You have two choices if selling in a year , you have to go through with lawyer to remove the parents and will also have to pay land transfer fees on their share to put it in your name.
Or keep them on but they will have to sign all docs when you sell and close the house.I have been doing variable mortgages for 10+ years but when we got a 5 year fixed @ 3.49% we grabbed it.


----------



## Cal (Jun 17, 2009)

jamesbe said:


> Make sure you get an open mortgage or only a 1 year term if you plan to move. Otherwise you will be paying a penalty of say 3 months interest when you move.
> 
> If your wife is working now and you too, don't see why you can't get the parents off.
> 
> I'd suggest a variable rate, I've said thousands since I switched to variable and paid many years off because of it.


Agree that it should be no problem getting the parents off assuming both of you are currently gainfully employed.


----------



## break_thru (Jan 22, 2010)

I have seen current variable rates as low as P-0.83. Most banks have prime at 3% so that's 2.17%.


----------



## AOB8 (Aug 21, 2009)

My wife and I both have good jobs. We make 120k+ between the two of us.

I'm not 100% sure if her parents are on the title or not. I'm hoping it's just a matter of the current agreement expiring and then not having them cosign again. If they are on the title, I will probably just wait for them to sign the papers if/when we sell.


----------



## AOB8 (Aug 21, 2009)

break_thru said:


> I have seen current variable rates as low as P-0.83. Most banks have prime at 3% so that's 2.17%.


I wonder if and how much PCFinancial will bend when it comes to matching rates like this?


----------



## AOB8 (Aug 21, 2009)

Thanks for all the advice and info.

Does anyone have a recommendation in regards as to when I should contact the banks or should I just wait for PCFinancial to contact me? I assume I should be hearing from them soon with 4-5 months until my current mortgage term expires.


----------



## jamesbe (May 8, 2010)

No, they won't contact you until 1 month before expiration or closer. They don't want to give you time to shop around.
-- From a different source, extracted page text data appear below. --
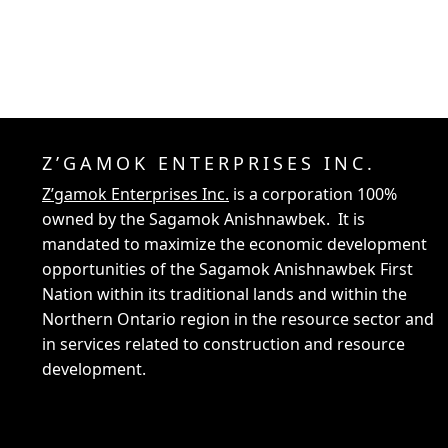
Z’GAMOK ENTERPRISES INC.
Z’gamok Enterprises Inc.
is a corporation 100%
owned by the Sagamok Anishnawbek. It is
mandated to maximize the economic development
opportunities of the Sagamok Anishnawbek First
Nation within its traditional lands and within the
Northern Ontario region in the resource sector and
in services related to construction and resource
development.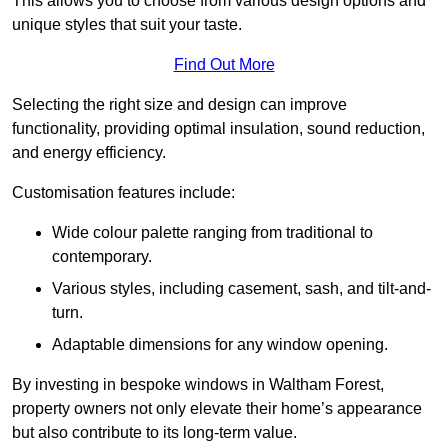
This allows you to choose from various design options and
unique styles that suit your taste.
Find Out More
Selecting the right size and design can improve
functionality, providing optimal insulation, sound reduction,
and energy efficiency.
Customisation features include:
Wide colour palette ranging from traditional to
contemporary.
Various styles, including casement, sash, and tilt-and-
turn.
Adaptable dimensions for any window opening.
By investing in bespoke windows in Waltham Forest,
property owners not only elevate their home’s appearance
but also contribute to its long-term value.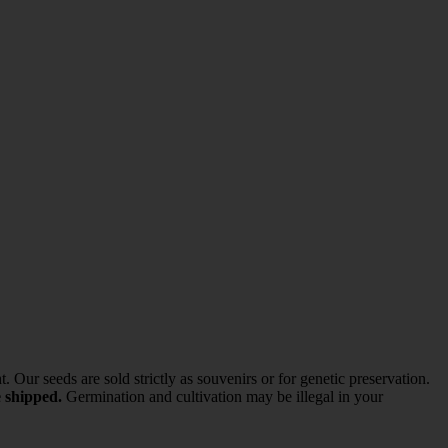
ur seeds are sold strictly as souvenirs or for genetic preservation.
e shipped.
Germination and cultivation may be illegal in your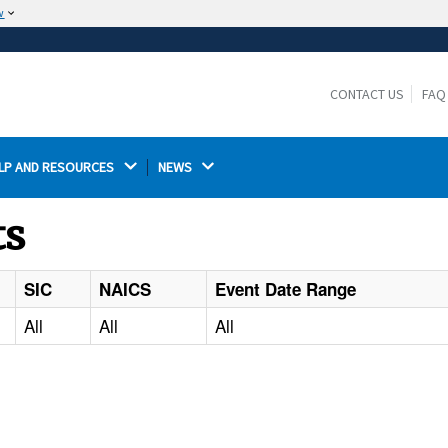
w
The site is secure.
The
ensures that you are connecting to the
https://
official website and that any information you provide is
CONTACT US
FAQ
encrypted and transmitted securely.
LP AND RESOURCES 
NEWS 
ts
SIC
NAICS
Event Date Range
All
All
All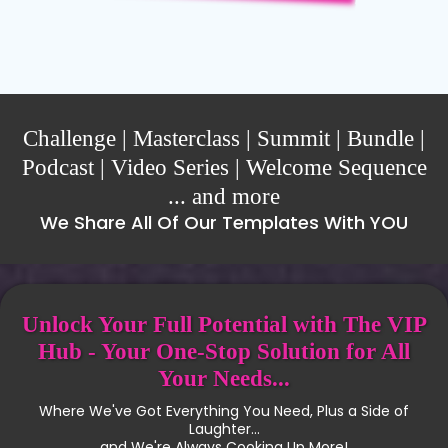
Challenge | Masterclass | Summit | Bundle |
Podcast | Video Series | Welcome Sequence
... and more
We Share All Of Our Templates With YOU
Unlock Your Full Potential with The VIP
Hub - Your One-Stop Solution for All
Your Needs...
Where We've Got Everything You Need, Plus a Side of
Laughter...
and We're Always Cooking Up More!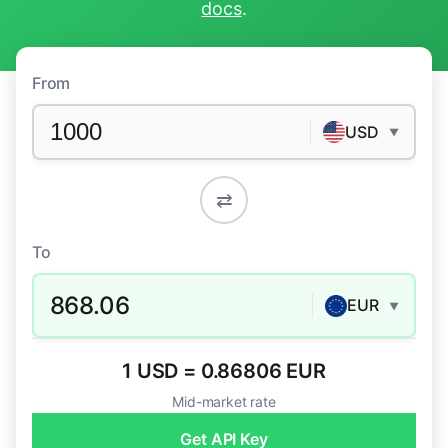
docs
.
From
USD
▼
⇄
To
868.06
EUR
▼
1 USD = 0.86806 EUR
Mid-market rate
Get API Key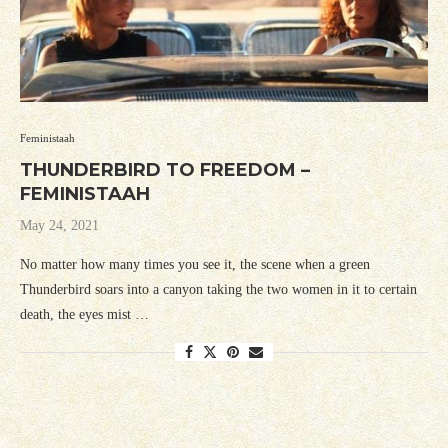
Feministaah
THUNDERBIRD TO FREEDOM –
FEMINISTAAH
May 24, 2021
No matter how many times you see it, the scene when a green
Thunderbird soars into a canyon taking the two women in it to certain
death, the eyes mist …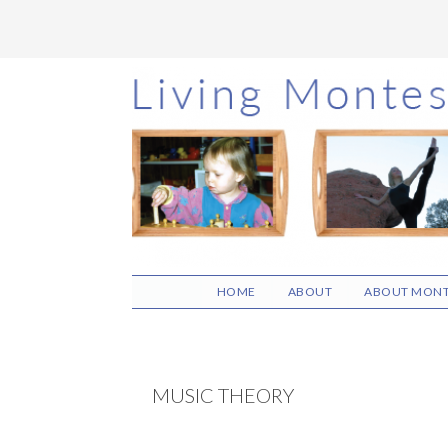
Skip
Skip
Skip
to
to
to
main
primary
footer
content
sidebar
HOME
ABOUT
ABOUT MONT
MUSIC THEORY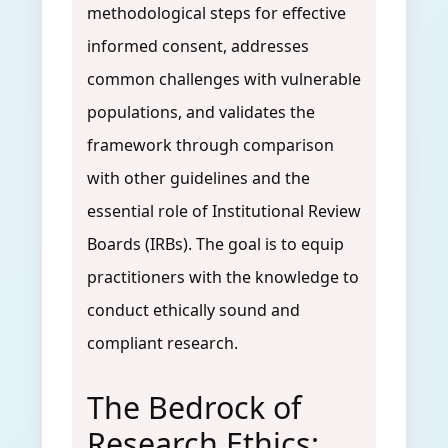
methodological steps for effective
informed consent, addresses
common challenges with vulnerable
populations, and validates the
framework through comparison
with other guidelines and the
essential role of Institutional Review
Boards (IRBs). The goal is to equip
practitioners with the knowledge to
conduct ethically sound and
compliant research.
The Bedrock of
Research Ethics: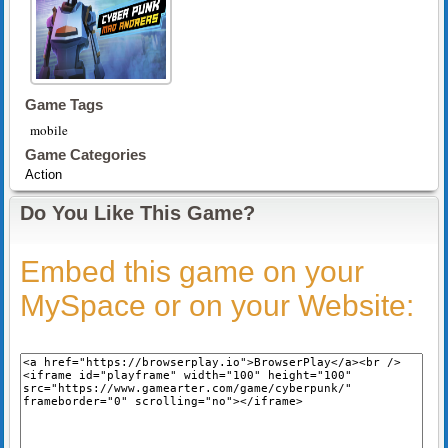
Game Tags
mobile
Game Categories
Action
Do You Like This Game?
Embed this game on your
MySpace or on your Website: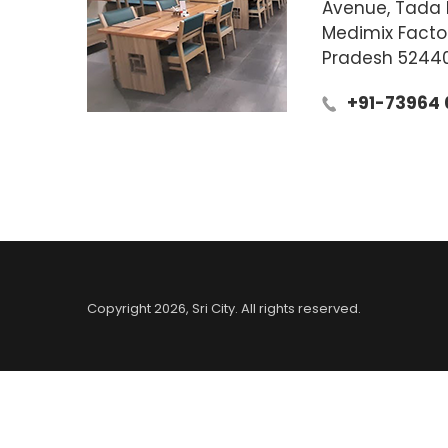
Avenue, Tada K
Medimix Facto
Pradesh 5244
+91-73964 
Copyright
2026
, Sri City. All rights reserved.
Get a rate locked in now, with PC Financial or others. I just received prime - 0.85 form BMO.


----------



## marina628 (Dec 14, 2010)

BMO sent us the best offers last year but TD matched them for us.The property tax bill should show who is on title.


----------



## AOB8 (Aug 21, 2009)

marina628 said:


> BMO sent us the best offers last year but TD matched them for us.The property tax bill should show who is on title.


Excellent. I was just thinking - where should I look for that. Thanks!
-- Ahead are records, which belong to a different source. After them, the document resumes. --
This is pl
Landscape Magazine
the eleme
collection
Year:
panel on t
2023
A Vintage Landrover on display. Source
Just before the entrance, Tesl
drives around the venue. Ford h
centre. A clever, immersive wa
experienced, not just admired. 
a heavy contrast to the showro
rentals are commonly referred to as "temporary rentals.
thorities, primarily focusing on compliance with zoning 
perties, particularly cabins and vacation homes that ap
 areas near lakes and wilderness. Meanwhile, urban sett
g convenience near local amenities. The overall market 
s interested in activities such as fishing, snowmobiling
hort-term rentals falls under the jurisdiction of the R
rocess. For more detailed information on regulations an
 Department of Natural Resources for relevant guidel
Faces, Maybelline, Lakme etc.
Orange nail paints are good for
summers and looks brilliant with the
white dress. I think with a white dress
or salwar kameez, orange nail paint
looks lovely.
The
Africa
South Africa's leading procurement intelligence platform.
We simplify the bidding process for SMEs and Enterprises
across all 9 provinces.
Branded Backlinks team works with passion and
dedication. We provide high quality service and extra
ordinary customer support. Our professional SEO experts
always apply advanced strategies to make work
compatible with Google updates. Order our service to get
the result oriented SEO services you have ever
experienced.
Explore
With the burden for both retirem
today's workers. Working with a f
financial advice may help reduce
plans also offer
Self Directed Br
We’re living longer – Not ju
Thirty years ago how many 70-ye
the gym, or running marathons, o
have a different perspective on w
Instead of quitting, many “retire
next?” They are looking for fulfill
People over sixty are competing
I will definetly start looking for rates now.


----------



## Sampson (Apr 3, 2009)

AOB8 said:


> I will definetly start looking for rates now.


Find a broker! They'll do all the leg work for you and give you access to the best rates.

Use the internet to look into all the options, then specifically request what works best for you from the broker. Lowest rates aren't always the best for everyone.


----------